Fix excessive usage of malloc/free#99
Conversation
Split ZopfliInitHash to: - ZopfliAllocHash - allocate hash memory, - ZopfliResetHash - reset hash values. Allocate Hash outside of ZopfliLZ77Greedy and ZopfliLZ77OptimalRun that pass it further to functions previously allocating them. Do the same for costs malloc'd array. Reason for this change: - the size of malloc doesn't change, - speed up Zopfli*, - fix crash on certain devices**. * speeds up Zopfli (especially on smaller blocks) by reducing amount of sys time from ~7s to 0.1s on x64 Linux for ~5m compression time and from ~1m to 0.1s on ARMv7 Linux for 13m compression time. ** fixes a large amount of iterations crash on some ARM devices that due to architecture or older kernel (not sure which) don't handle too aggressive heap allocation and freeing.
|
Thanks for your pull request. It looks like this may be your first contribution to a Google open source project. Before we can look at your pull request, you'll need to sign a Contributor License Agreement (CLA). 📝 Please visit https://cla.developers.google.com/ to sign. Once you've signed, please reply here (e.g.
|
|
I signed it! Lol, just because those are 2 serious bugs imo, that should be fixed asap (2 of my last pull requests). |
|
CLAs look good, thanks! |
|
Is there a reason this hasn't been merged? |
|
Merging it in right now. I measure no real speed difference with gcc on intel. But useful if it fixes an ARM problem. |
|
Merged, thanks for your work! |
|
The speed difference is very little on x86, if You compress lodepng.cpp file with 5000 iterations and use x64 binary for it You should get ~3s less seconds on sys time, however it's almost 1m faster on ARMv7. It may depend on malloc/free implementation or kernel heap manager. EDIT: Following pull request with further improvement: #106 |
Split ZopfliInitHash to:
Allocate Hash outside of ZopfliLZ77Greedy and ZopfliLZ77OptimalRun that
pass it further to functions previously allocating them. Do the same for
costs malloc'd array.
Reason for this change:
^ speeds up Zopfli (especially on smaller blocks) by reducing amount of
sys time from ~7s to 0.1s on x64 Linux for ~5m compression time and from
~1m to 0.1s on ARMv7 Linux for 13m compression time.

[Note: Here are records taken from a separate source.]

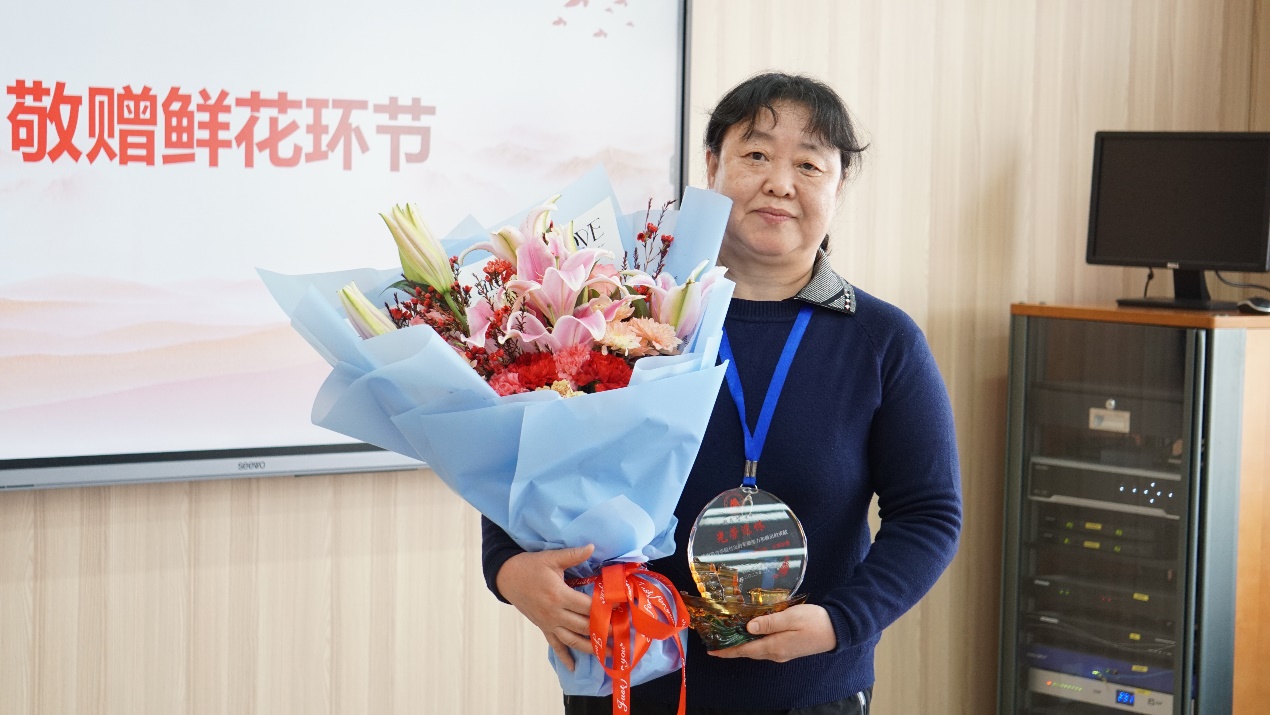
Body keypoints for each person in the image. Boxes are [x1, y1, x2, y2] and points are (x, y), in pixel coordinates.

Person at [481, 72, 962, 715]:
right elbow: (527, 455)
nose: (780, 183)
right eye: (756, 154)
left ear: (839, 186)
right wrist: (508, 568)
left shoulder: (881, 341)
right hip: (629, 679)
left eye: (809, 165)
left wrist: (842, 620)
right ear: (712, 165)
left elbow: (930, 513)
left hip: (807, 691)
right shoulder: (624, 315)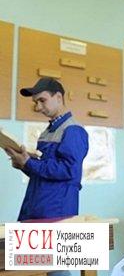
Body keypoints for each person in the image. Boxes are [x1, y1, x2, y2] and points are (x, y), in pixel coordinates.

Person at [4, 77, 89, 221]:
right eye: (36, 102)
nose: (37, 107)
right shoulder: (46, 133)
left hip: (56, 211)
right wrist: (23, 164)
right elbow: (42, 172)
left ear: (58, 97)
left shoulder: (73, 130)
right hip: (35, 206)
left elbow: (69, 169)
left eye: (42, 100)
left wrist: (28, 163)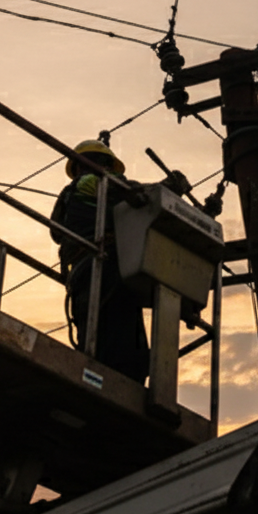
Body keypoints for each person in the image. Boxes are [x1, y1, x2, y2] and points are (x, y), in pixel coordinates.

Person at [50, 140, 151, 383]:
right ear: (102, 164)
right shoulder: (100, 182)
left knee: (93, 336)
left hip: (82, 275)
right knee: (122, 341)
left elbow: (55, 232)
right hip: (107, 268)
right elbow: (144, 196)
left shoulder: (68, 195)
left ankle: (95, 380)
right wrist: (171, 186)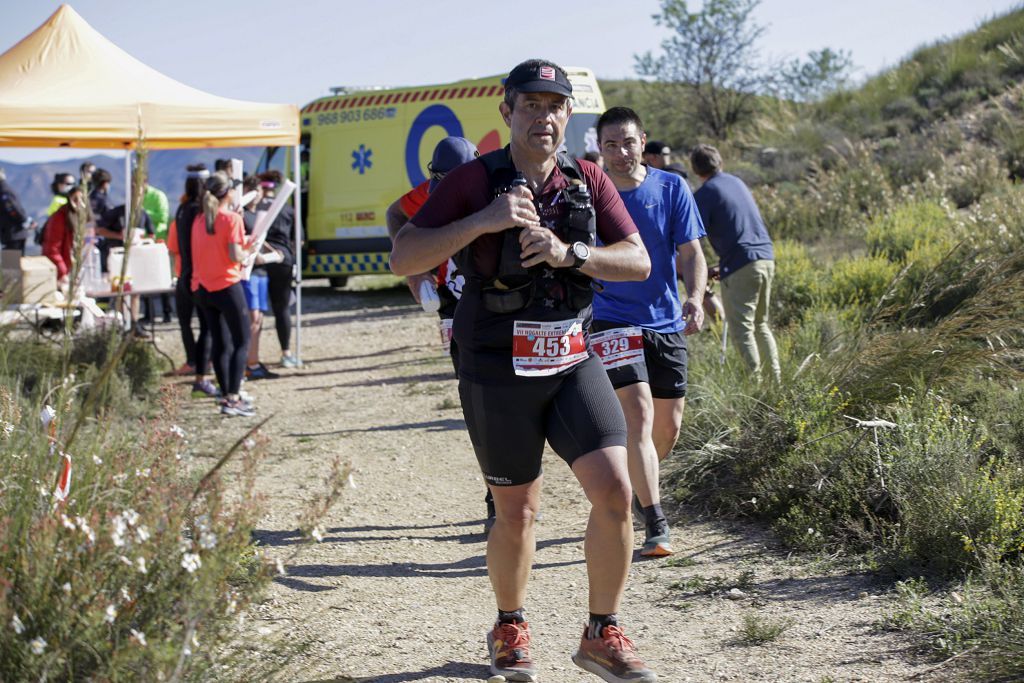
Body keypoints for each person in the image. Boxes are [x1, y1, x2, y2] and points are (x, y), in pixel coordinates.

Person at [391, 59, 657, 683]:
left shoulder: (587, 177)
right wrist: (483, 221)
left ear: (568, 115)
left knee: (616, 492)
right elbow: (405, 251)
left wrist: (573, 254)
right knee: (518, 511)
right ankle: (509, 622)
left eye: (554, 105)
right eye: (530, 105)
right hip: (496, 366)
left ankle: (602, 632)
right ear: (507, 113)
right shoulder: (472, 180)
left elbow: (639, 260)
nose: (543, 115)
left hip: (570, 356)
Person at [593, 107, 707, 558]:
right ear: (599, 149)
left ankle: (636, 483)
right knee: (637, 414)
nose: (620, 153)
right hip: (611, 318)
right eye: (610, 145)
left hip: (664, 319)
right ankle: (656, 521)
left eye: (627, 142)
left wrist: (695, 297)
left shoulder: (672, 187)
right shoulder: (591, 194)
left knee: (668, 427)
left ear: (644, 140)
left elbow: (691, 251)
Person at [385, 136, 490, 526]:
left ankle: (512, 489)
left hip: (499, 305)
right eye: (440, 184)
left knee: (508, 402)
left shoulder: (495, 185)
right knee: (474, 397)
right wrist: (415, 267)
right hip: (452, 305)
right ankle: (495, 493)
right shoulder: (429, 193)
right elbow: (395, 212)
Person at [691, 143, 781, 382]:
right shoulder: (737, 182)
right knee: (760, 325)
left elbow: (690, 237)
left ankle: (757, 386)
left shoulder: (704, 194)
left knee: (742, 330)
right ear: (719, 162)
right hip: (765, 258)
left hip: (741, 264)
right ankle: (776, 383)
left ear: (696, 170)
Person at [191, 171, 256, 417]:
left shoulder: (200, 220)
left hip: (204, 288)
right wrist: (248, 250)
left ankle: (226, 395)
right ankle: (233, 396)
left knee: (220, 342)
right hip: (227, 285)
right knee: (242, 341)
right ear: (228, 193)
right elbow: (234, 255)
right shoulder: (230, 219)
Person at [168, 164, 217, 395]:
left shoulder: (181, 208)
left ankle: (192, 361)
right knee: (207, 326)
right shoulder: (201, 210)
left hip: (183, 273)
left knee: (186, 322)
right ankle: (203, 367)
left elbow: (175, 245)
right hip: (200, 275)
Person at [256, 170, 300, 369]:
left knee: (255, 311)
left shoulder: (256, 207)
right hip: (284, 260)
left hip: (260, 260)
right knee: (281, 308)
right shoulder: (288, 209)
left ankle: (252, 356)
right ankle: (286, 352)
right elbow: (298, 239)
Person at [241, 176, 279, 380]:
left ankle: (254, 360)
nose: (256, 193)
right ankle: (248, 363)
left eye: (258, 189)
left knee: (260, 319)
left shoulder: (259, 214)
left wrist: (274, 253)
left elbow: (261, 239)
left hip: (261, 272)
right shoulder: (241, 214)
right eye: (252, 189)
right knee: (252, 318)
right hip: (249, 273)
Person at [42, 184, 89, 288]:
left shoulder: (82, 217)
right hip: (62, 272)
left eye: (82, 199)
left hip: (76, 269)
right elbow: (52, 248)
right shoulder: (59, 218)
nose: (79, 203)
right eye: (75, 199)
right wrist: (62, 273)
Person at [142, 176, 173, 323]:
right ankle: (149, 313)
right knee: (144, 278)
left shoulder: (158, 196)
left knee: (161, 277)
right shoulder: (135, 196)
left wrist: (145, 214)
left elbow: (163, 219)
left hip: (158, 241)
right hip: (142, 243)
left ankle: (167, 312)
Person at [0, 168, 36, 253]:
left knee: (11, 265)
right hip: (12, 234)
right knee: (11, 264)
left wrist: (24, 221)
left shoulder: (3, 191)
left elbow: (13, 209)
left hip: (14, 234)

^^ fixes a large amount of iterations crash on some ARM devices that due
to architecture or older kernel (not sure which) don't handle too
aggressive heap allocation and freeing well.
PS. You don't want to know how many hours I wasted guessing what was wrong on Odroid U3 when gdb showed false-positives - without pthreads it was running into assert in ZopfliVerifyLenDist, with pthreads it was crashing on free in ZopfliCleanHash. :)
PS2: TCmalloc didn't help on Odroid U3, still crash due to heap problems occured, before this fix.